Israël avait précédemment accusé l’ONU d’être responsable du manque ou de la lenteur de l’aide. Une agence relevant du ministère de la Défense a publié une photo, qui aurait montré des fournitures d’aide à la frontière de Gaza. « Il s’agit du contenu de 500 camions de secours après inspection israélienne, en attente d’être récupérés et distribués par les agences de l’ONU », indique le communiqué. « C’est le troisième jour consécutif que des centaines de camions ne sont pas récupérés. »

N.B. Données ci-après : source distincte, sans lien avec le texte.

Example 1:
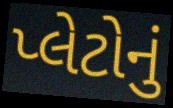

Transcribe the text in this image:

પ્લેટોનું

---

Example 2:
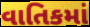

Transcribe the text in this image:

વાતિકમાં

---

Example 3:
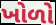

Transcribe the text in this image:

ખોળો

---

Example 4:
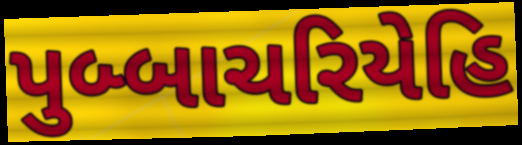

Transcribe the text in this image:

પુબ્બાચરિયેહિ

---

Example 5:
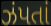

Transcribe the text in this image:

ઝંપતાં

La crise de la faim à Gaza s’accompagne de maladies. « Les gens sont mal nourris, leur système immunitaire est affaibli et, parce qu’ils sont si serrés les uns contre les autres, les maladies respiratoires se propagent », explique Jünemann, déployé à Rafah, dans l’extrême sud. L’étude du Global Nutrition Cluster indique : « Au moins 90 pour cent des enfants de moins de cinq ans sont touchés par une ou plusieurs maladies infectieuses et 70 pour cent ont eu la diarrhée au cours des deux dernières semaines » – de tels chiffres, dit Konyndyk de Refugees International. , il ne l’a toujours jamais vu.

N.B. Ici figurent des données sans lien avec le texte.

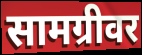
सामग्रीवर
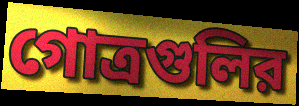
গোত্রগুলির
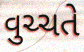
વુચ્ચતે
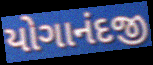
યોગાનંદજી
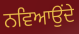
ਨਵਿਆਉਂਦੇ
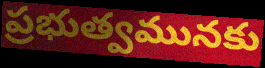
ప్రభుత్వమునకు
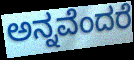
ಅನ್ನವೆಂದರೆ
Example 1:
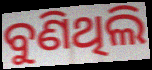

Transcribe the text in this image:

ବୁଣିଥିଲି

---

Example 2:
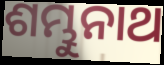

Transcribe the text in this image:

ଶମ୍ଭୁନାଥ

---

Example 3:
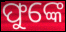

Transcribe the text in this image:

ଫୁଙ୍କେ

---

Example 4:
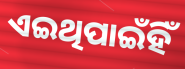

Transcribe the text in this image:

ଏଇଥିପାଇଁହିଁ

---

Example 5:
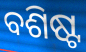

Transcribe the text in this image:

ବଶିଷ୍ଟ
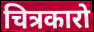
चित्रकारो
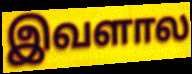
இவளால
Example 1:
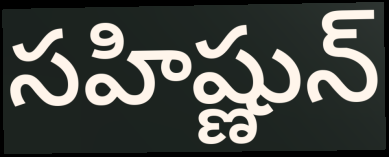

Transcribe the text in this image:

సహిష్ణున్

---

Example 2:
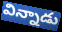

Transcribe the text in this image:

విన్నాడు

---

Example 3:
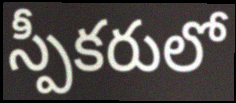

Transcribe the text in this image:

స్పీకరులో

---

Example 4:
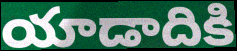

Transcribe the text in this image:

యాడాదికి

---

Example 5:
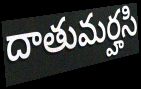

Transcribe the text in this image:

దాతుమర్హసి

Surtout à Rafah, où plus d’un million de personnes seraient rassemblées, la densité est énorme, explique Jünemann. « L’ensemble de Rafah est un lieu d’hébergement pour réfugiés. « Parfois, 17 ou 18 personnes vivent dans une tente. » Il n’y a aucun signe de personnes évacuées et hébergées dans un environnement hygiénique, même si, selon un rapport, Israël a suggéré à l’Égypte de construire 15 villes de tentes autour de Rafah. Les États-Unis ont appelé à un concept de protection des civils. Cependant, Konyndyk prévient que cette discussion n’est que du « fantasme ». « Un plan d’évacuation sûr est impossible. » Qualifier la proposition de construire des villages de tentes de plan est tout simplement ridicule.

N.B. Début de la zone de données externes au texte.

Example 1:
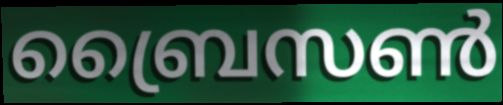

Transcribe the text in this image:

ബ്രൈസൺ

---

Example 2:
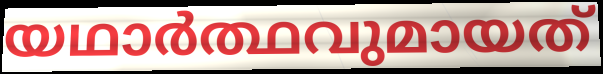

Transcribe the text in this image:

യഥാർത്ഥവുമായത്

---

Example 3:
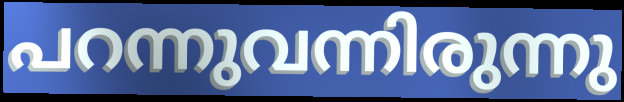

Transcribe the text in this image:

പറന്നുവന്നിരുന്നു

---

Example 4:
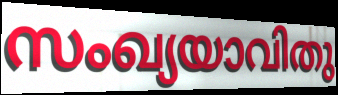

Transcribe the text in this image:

സംഖ്യയാവിതു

Dans le cadre de leur appel au cessez-le-feu, Care, Oxfam et d’autres organisations réclament également le maintien du financement de l’agence humanitaire de l’ONU, l’UNRWA, qui a fait l’objet de critiques. «Avec la suspension d’une grande partie du financement, une bouée de sauvetage pour la population risque de disparaître. Aucune autre organisation humanitaire ne peut remplacer le rôle de l’UNRWA en matière d’assistance humanitaire et de services de base.

Mercredi, les organisations humanitaires ont également critiqué les États-Unis, qui ont opposé leur veto à une résolution du Conseil de sécurité de l’ONU appelant à un cessez-le-feu immédiat. Le texte appelle toutes les parties à protéger les civils, à libérer les otages et à fournir de l’aide. Il n’y a eu aucune condamnation du massacre du Hamas du 7 octobre. Un projet américain est actuellement en cours de négociation, appelant à un cessez-le-feu temporaire « dès que possible ».